§ Task to carry out:
Transcribe every entry exactly, leaving out any pictures.

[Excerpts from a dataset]
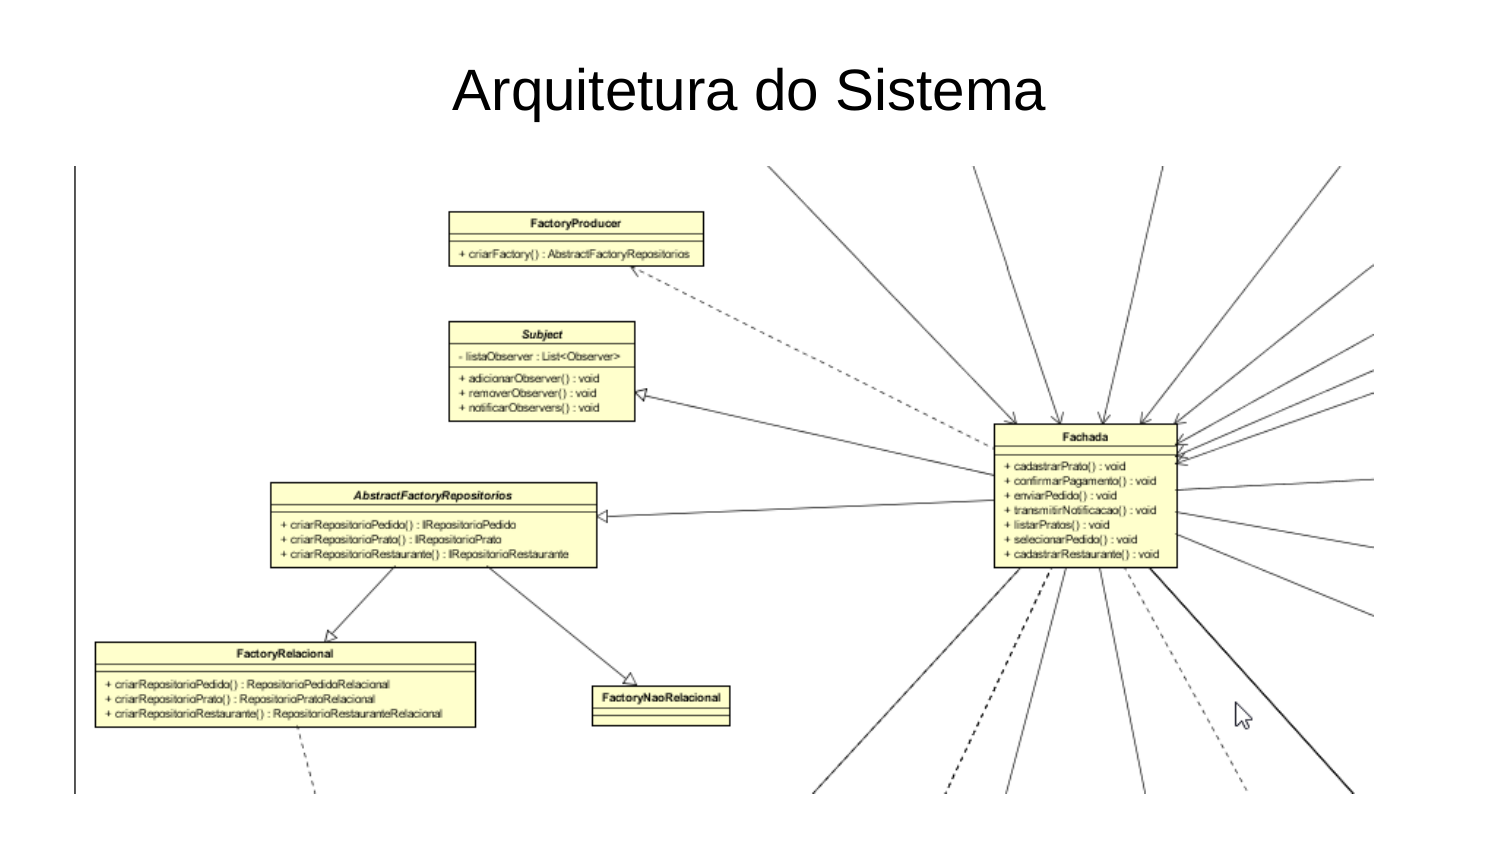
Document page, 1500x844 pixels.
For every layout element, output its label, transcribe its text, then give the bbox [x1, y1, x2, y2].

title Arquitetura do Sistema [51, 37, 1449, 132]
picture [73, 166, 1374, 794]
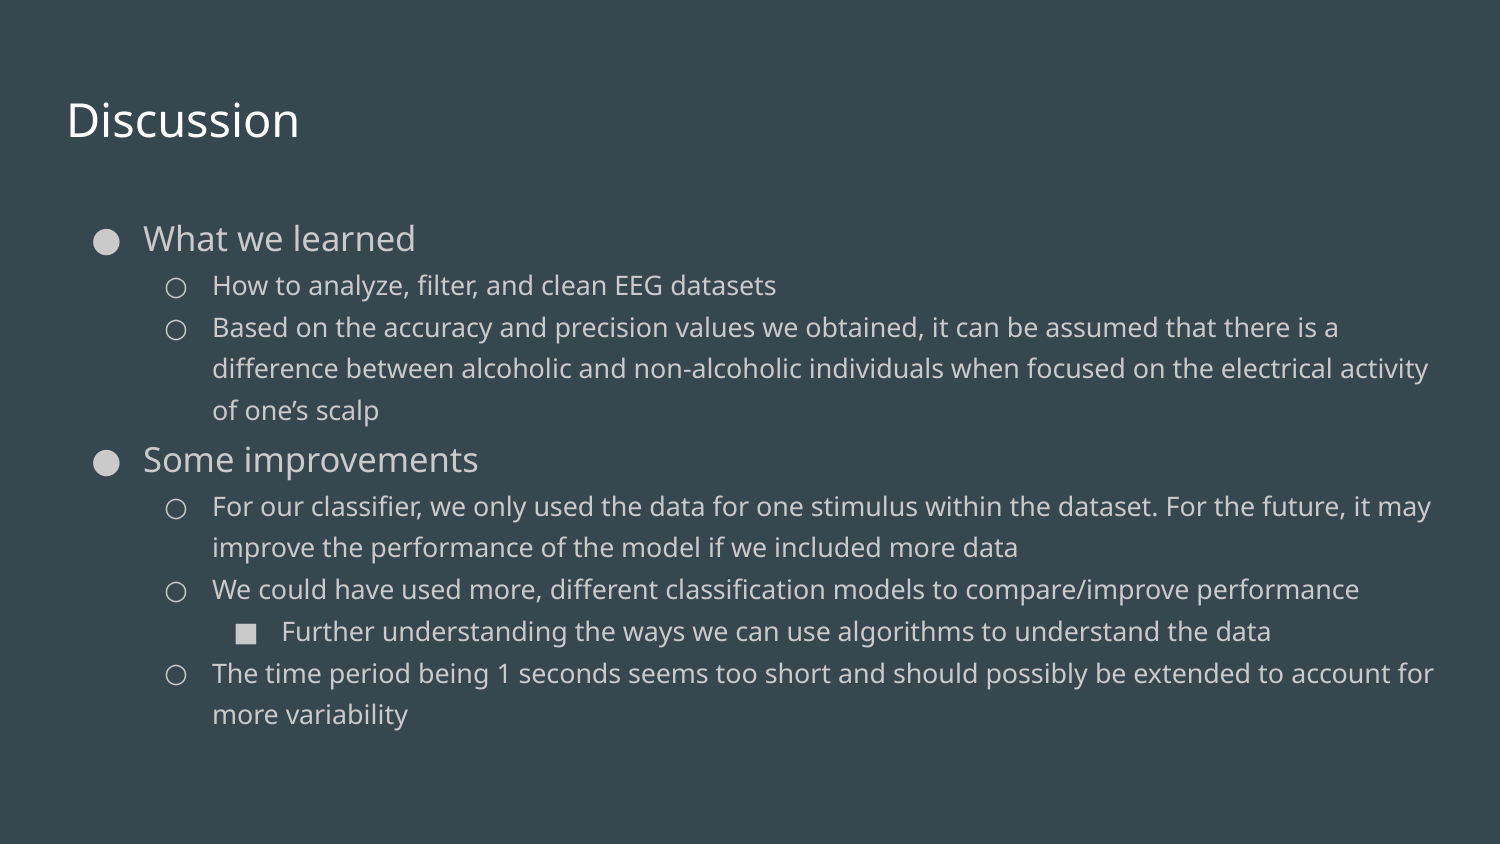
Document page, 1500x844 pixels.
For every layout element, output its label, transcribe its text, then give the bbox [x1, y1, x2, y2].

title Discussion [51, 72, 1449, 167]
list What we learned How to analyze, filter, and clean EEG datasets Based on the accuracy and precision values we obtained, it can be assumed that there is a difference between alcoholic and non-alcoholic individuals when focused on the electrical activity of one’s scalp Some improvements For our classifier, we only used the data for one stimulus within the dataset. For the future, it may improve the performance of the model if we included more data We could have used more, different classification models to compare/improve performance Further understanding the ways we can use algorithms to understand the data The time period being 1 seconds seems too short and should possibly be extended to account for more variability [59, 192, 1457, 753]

§ Result for this exercise:
Document page, 1500x844 pixels.
For every layout element, output its label, transcribe its text, then give the bbox [x1, y1, x2, y2].

title Arquitetura do Sistema [51, 37, 1449, 132]
picture [73, 166, 1374, 794]
Document page, 1500x844 pixels.
For every layout element, output its label, transcribe its text, then give the bbox [x1, y1, x2, y2].

title Discussion [51, 72, 1449, 167]
list What we learned How to analyze, filter, and clean EEG datasets Based on the accuracy and precision values we obtained, it can be assumed that there is a difference between alcoholic and non-alcoholic individuals when focused on the electrical activity of one’s scalp Some improvements For our classifier, we only used the data for one stimulus within the dataset. For the future, it may improve the performance of the model if we included more data We could have used more, different classification models to compare/improve performance Further understanding the ways we can use algorithms to understand the data The time period being 1 seconds seems too short and should possibly be extended to account for more variability [59, 192, 1457, 753]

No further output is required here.